INFORMATION GIVEN START

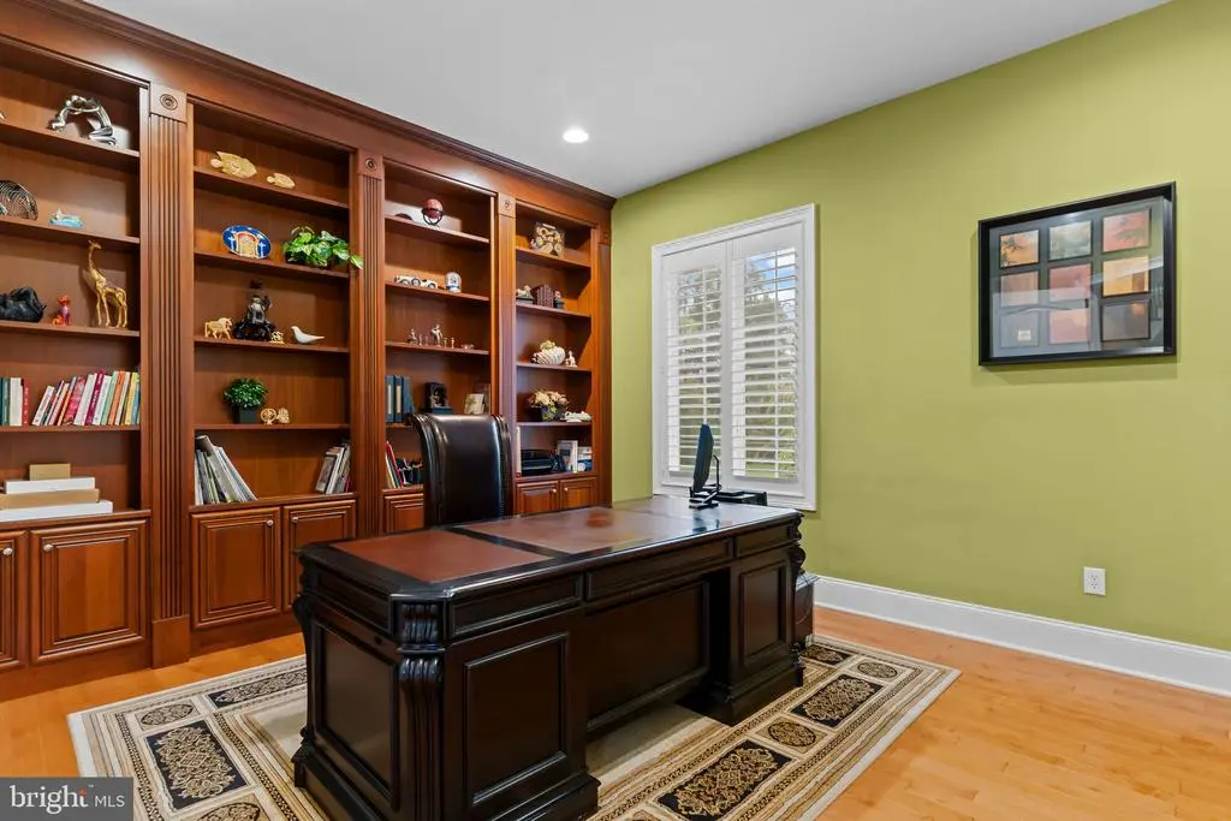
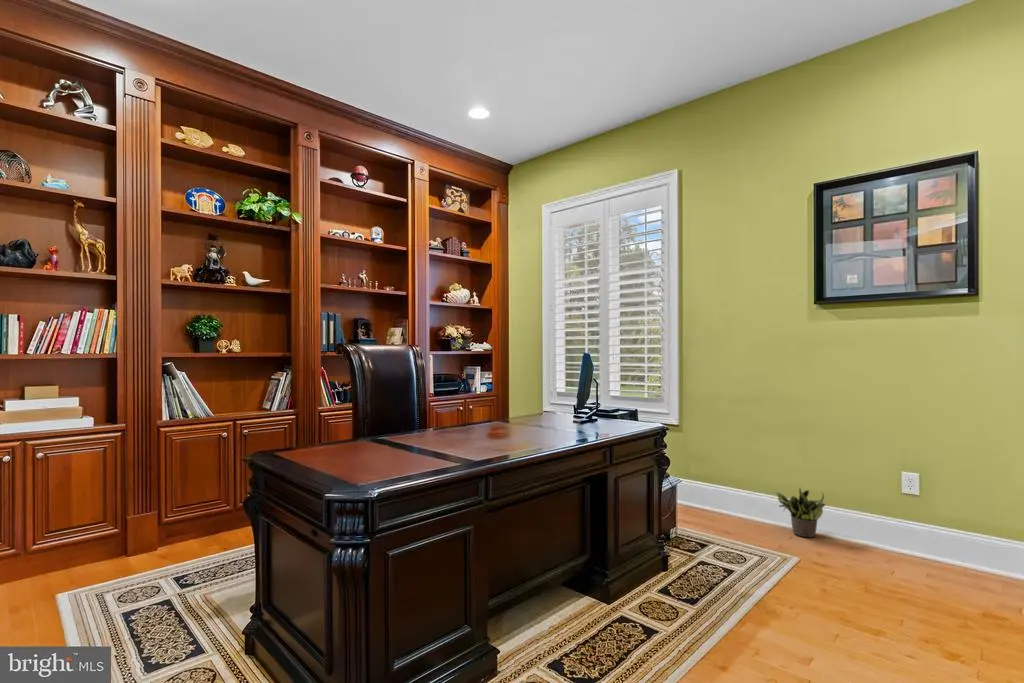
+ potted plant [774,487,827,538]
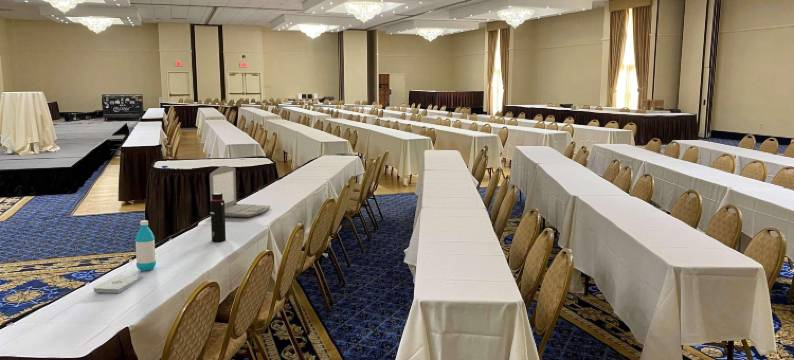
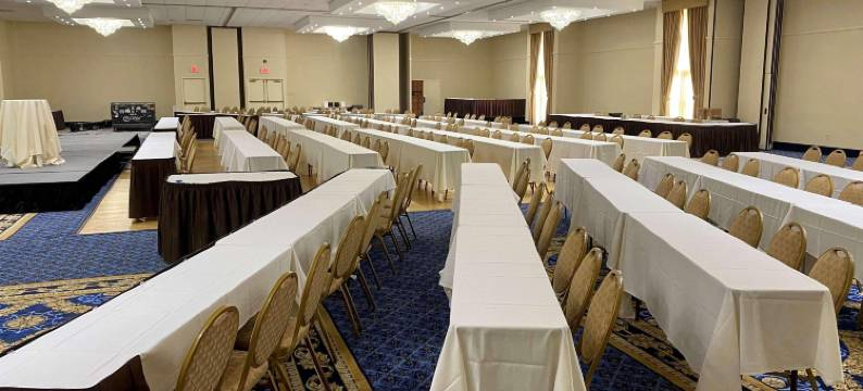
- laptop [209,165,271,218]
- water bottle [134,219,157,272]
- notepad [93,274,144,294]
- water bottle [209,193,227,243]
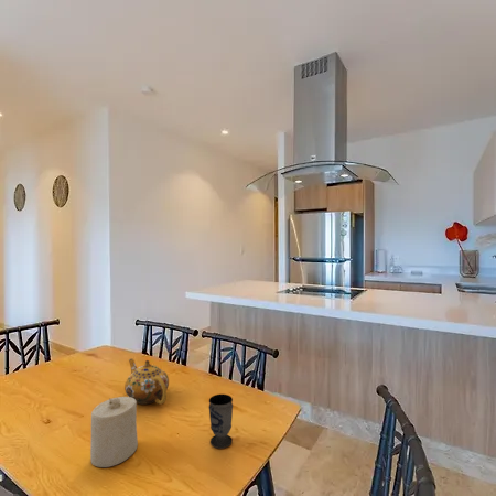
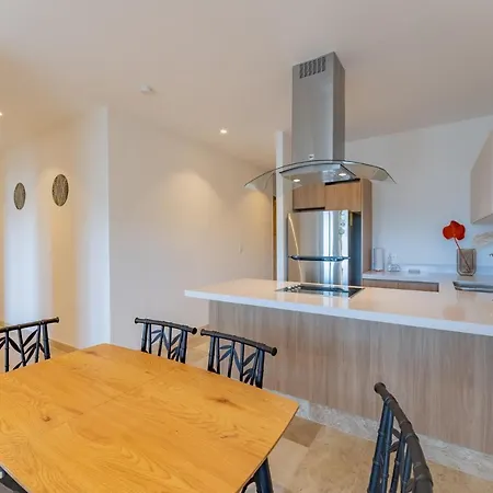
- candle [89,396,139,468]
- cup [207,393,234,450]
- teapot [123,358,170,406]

INFORMATION GIVEN END

EXERCISE INSTRUCTIONS:
Return only the number of lines in the records above that include the string "water".

TASK RESPONSE:
2